#### [What is being asked]
Retype each line of the records below without changing anything.

#### [Data supplied]

=======

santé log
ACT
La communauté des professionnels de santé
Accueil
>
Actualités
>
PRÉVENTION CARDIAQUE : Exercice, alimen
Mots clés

=======

#### [Task answer]
santé log
ACT
La communauté des professionnels de santé
Accueil
>
Actualités
>
PRÉVENTION CARDIAQUE : Exercice, alimen
Mots clés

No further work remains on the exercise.